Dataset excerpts
== Segment start ==

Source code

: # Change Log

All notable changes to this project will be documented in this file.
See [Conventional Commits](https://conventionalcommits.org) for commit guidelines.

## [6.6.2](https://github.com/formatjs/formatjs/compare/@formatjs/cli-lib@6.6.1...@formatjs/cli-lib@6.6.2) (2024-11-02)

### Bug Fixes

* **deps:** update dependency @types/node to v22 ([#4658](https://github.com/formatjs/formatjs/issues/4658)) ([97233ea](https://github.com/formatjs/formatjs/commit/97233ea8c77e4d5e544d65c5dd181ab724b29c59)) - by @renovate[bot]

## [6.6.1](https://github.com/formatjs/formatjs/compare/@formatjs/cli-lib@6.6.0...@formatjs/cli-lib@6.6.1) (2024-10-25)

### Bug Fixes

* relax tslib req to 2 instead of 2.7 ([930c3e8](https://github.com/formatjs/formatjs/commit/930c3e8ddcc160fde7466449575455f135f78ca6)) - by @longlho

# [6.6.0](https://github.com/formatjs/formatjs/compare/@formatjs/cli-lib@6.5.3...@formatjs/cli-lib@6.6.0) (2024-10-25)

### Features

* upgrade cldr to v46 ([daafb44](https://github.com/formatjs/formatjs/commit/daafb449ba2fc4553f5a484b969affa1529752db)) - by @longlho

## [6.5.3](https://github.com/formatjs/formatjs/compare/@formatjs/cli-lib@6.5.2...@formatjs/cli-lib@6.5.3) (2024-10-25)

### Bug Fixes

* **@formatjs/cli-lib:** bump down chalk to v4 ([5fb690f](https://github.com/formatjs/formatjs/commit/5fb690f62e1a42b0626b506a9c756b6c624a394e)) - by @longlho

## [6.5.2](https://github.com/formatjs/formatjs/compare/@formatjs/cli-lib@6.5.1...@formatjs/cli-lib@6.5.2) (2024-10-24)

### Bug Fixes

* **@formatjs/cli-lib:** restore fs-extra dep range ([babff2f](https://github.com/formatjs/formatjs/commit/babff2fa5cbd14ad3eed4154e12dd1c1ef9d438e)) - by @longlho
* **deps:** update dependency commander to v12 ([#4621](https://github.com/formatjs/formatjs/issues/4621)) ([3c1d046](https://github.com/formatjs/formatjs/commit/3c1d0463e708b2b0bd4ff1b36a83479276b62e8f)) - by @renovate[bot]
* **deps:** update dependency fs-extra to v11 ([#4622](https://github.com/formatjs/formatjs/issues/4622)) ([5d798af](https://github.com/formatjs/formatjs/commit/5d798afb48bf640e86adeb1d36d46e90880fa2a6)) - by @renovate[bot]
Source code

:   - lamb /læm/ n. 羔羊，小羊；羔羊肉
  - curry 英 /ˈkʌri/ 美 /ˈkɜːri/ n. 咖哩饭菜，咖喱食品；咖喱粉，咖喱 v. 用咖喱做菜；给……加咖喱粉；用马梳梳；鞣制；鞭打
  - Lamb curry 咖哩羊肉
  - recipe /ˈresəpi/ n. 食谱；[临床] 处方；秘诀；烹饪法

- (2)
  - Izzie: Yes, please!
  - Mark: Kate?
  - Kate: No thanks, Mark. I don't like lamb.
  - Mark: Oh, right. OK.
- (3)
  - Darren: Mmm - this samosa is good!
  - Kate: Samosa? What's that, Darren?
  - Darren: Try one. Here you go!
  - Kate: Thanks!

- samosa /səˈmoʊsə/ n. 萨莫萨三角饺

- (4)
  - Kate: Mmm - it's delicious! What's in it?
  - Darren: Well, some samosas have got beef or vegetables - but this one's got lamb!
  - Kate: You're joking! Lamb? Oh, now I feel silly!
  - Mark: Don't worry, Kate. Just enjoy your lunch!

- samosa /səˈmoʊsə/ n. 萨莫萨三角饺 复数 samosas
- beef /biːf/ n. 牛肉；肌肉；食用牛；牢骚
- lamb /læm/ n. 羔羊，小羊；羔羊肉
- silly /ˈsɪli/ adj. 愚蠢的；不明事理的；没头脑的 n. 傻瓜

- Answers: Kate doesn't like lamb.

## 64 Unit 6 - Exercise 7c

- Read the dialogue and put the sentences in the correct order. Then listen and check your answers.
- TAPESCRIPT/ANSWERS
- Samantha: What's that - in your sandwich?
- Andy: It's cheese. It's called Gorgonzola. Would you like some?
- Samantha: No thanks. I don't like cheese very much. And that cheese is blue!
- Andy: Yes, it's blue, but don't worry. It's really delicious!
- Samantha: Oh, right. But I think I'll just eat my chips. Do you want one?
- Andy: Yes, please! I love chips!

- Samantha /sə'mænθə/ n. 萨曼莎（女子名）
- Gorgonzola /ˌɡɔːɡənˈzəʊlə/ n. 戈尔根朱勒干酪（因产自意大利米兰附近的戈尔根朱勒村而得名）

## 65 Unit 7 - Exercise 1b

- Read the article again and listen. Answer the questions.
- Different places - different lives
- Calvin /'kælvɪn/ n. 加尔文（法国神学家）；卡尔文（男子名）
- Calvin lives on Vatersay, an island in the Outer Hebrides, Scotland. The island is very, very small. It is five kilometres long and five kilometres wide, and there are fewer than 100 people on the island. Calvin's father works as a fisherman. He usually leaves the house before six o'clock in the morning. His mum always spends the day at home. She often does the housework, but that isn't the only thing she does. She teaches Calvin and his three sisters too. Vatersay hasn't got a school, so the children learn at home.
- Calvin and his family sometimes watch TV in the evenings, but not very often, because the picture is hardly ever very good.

== Segment end ==

Word for word, give back all the lines above.

• _Result of the task_
Source code

: # Change Log

All notable changes to this project will be documented in this file.
See [Conventional Commits](https://conventionalcommits.org) for commit guidelines.

## [6.6.2](https://github.com/formatjs/formatjs/compare/@formatjs/cli-lib@6.6.1...@formatjs/cli-lib@6.6.2) (2024-11-02)

### Bug Fixes

* **deps:** update dependency @types/node to v22 ([#4658](https://github.com/formatjs/formatjs/issues/4658)) ([97233ea](https://github.com/formatjs/formatjs/commit/97233ea8c77e4d5e544d65c5dd181ab724b29c59)) - by @renovate[bot]

## [6.6.1](https://github.com/formatjs/formatjs/compare/@formatjs/cli-lib@6.6.0...@formatjs/cli-lib@6.6.1) (2024-10-25)

### Bug Fixes

* relax tslib req to 2 instead of 2.7 ([930c3e8](https://github.com/formatjs/formatjs/commit/930c3e8ddcc160fde7466449575455f135f78ca6)) - by @longlho

# [6.6.0](https://github.com/formatjs/formatjs/compare/@formatjs/cli-lib@6.5.3...@formatjs/cli-lib@6.6.0) (2024-10-25)

### Features

* upgrade cldr to v46 ([daafb44](https://github.com/formatjs/formatjs/commit/daafb449ba2fc4553f5a484b969affa1529752db)) - by @longlho

## [6.5.3](https://github.com/formatjs/formatjs/compare/@formatjs/cli-lib@6.5.2...@formatjs/cli-lib@6.5.3) (2024-10-25)

### Bug Fixes

* **@formatjs/cli-lib:** bump down chalk to v4 ([5fb690f](https://github.com/formatjs/formatjs/commit/5fb690f62e1a42b0626b506a9c756b6c624a394e)) - by @longlho

## [6.5.2](https://github.com/formatjs/formatjs/compare/@formatjs/cli-lib@6.5.1...@formatjs/cli-lib@6.5.2) (2024-10-24)

### Bug Fixes

* **@formatjs/cli-lib:** restore fs-extra dep range ([babff2f](https://github.com/formatjs/formatjs/commit/babff2fa5cbd14ad3eed4154e12dd1c1ef9d438e)) - by @longlho
* **deps:** update dependency commander to v12 ([#4621](https://github.com/formatjs/formatjs/issues/4621)) ([3c1d046](https://github.com/formatjs/formatjs/commit/3c1d0463e708b2b0bd4ff1b36a83479276b62e8f)) - by @renovate[bot]
* **deps:** update dependency fs-extra to v11 ([#4622](https://github.com/formatjs/formatjs/issues/4622)) ([5d798af](https://github.com/formatjs/formatjs/commit/5d798afb48bf640e86adeb1d36d46e90880fa2a6)) - by @renovate[bot]
Source code

:   - lamb /læm/ n. 羔羊，小羊；羔羊肉
  - curry 英 /ˈkʌri/ 美 /ˈkɜːri/ n. 咖哩饭菜，咖喱食品；咖喱粉，咖喱 v. 用咖喱做菜；给……加咖喱粉；用马梳梳；鞣制；鞭打
  - Lamb curry 咖哩羊肉
  - recipe /ˈresəpi/ n. 食谱；[临床] 处方；秘诀；烹饪法

- (2)
  - Izzie: Yes, please!
  - Mark: Kate?
  - Kate: No thanks, Mark. I don't like lamb.
  - Mark: Oh, right. OK.
- (3)
  - Darren: Mmm - this samosa is good!
  - Kate: Samosa? What's that, Darren?
  - Darren: Try one. Here you go!
  - Kate: Thanks!

- samosa /səˈmoʊsə/ n. 萨莫萨三角饺

- (4)
  - Kate: Mmm - it's delicious! What's in it?
  - Darren: Well, some samosas have got beef or vegetables - but this one's got lamb!
  - Kate: You're joking! Lamb? Oh, now I feel silly!
  - Mark: Don't worry, Kate. Just enjoy your lunch!

- samosa /səˈmoʊsə/ n. 萨莫萨三角饺 复数 samosas
- beef /biːf/ n. 牛肉；肌肉；食用牛；牢骚
- lamb /læm/ n. 羔羊，小羊；羔羊肉
- silly /ˈsɪli/ adj. 愚蠢的；不明事理的；没头脑的 n. 傻瓜

- Answers: Kate doesn't like lamb.

## 64 Unit 6 - Exercise 7c

- Read the dialogue and put the sentences in the correct order. Then listen and check your answers.
- TAPESCRIPT/ANSWERS
- Samantha: What's that - in your sandwich?
- Andy: It's cheese. It's called Gorgonzola. Would you like some?
- Samantha: No thanks. I don't like cheese very much. And that cheese is blue!
- Andy: Yes, it's blue, but don't worry. It's really delicious!
- Samantha: Oh, right. But I think I'll just eat my chips. Do you want one?
- Andy: Yes, please! I love chips!

- Samantha /sə'mænθə/ n. 萨曼莎（女子名）
- Gorgonzola /ˌɡɔːɡənˈzəʊlə/ n. 戈尔根朱勒干酪（因产自意大利米兰附近的戈尔根朱勒村而得名）

## 65 Unit 7 - Exercise 1b

- Read the article again and listen. Answer the questions.
- Different places - different lives
- Calvin /'kælvɪn/ n. 加尔文（法国神学家）；卡尔文（男子名）
- Calvin lives on Vatersay, an island in the Outer Hebrides, Scotland. The island is very, very small. It is five kilometres long and five kilometres wide, and there are fewer than 100 people on the island. Calvin's father works as a fisherman. He usually leaves the house before six o'clock in the morning. His mum always spends the day at home. She often does the housework, but that isn't the only thing she does. She teaches Calvin and his three sisters too. Vatersay hasn't got a school, so the children learn at home.
- Calvin and his family sometimes watch TV in the evenings, but not very often, because the picture is hardly ever very good.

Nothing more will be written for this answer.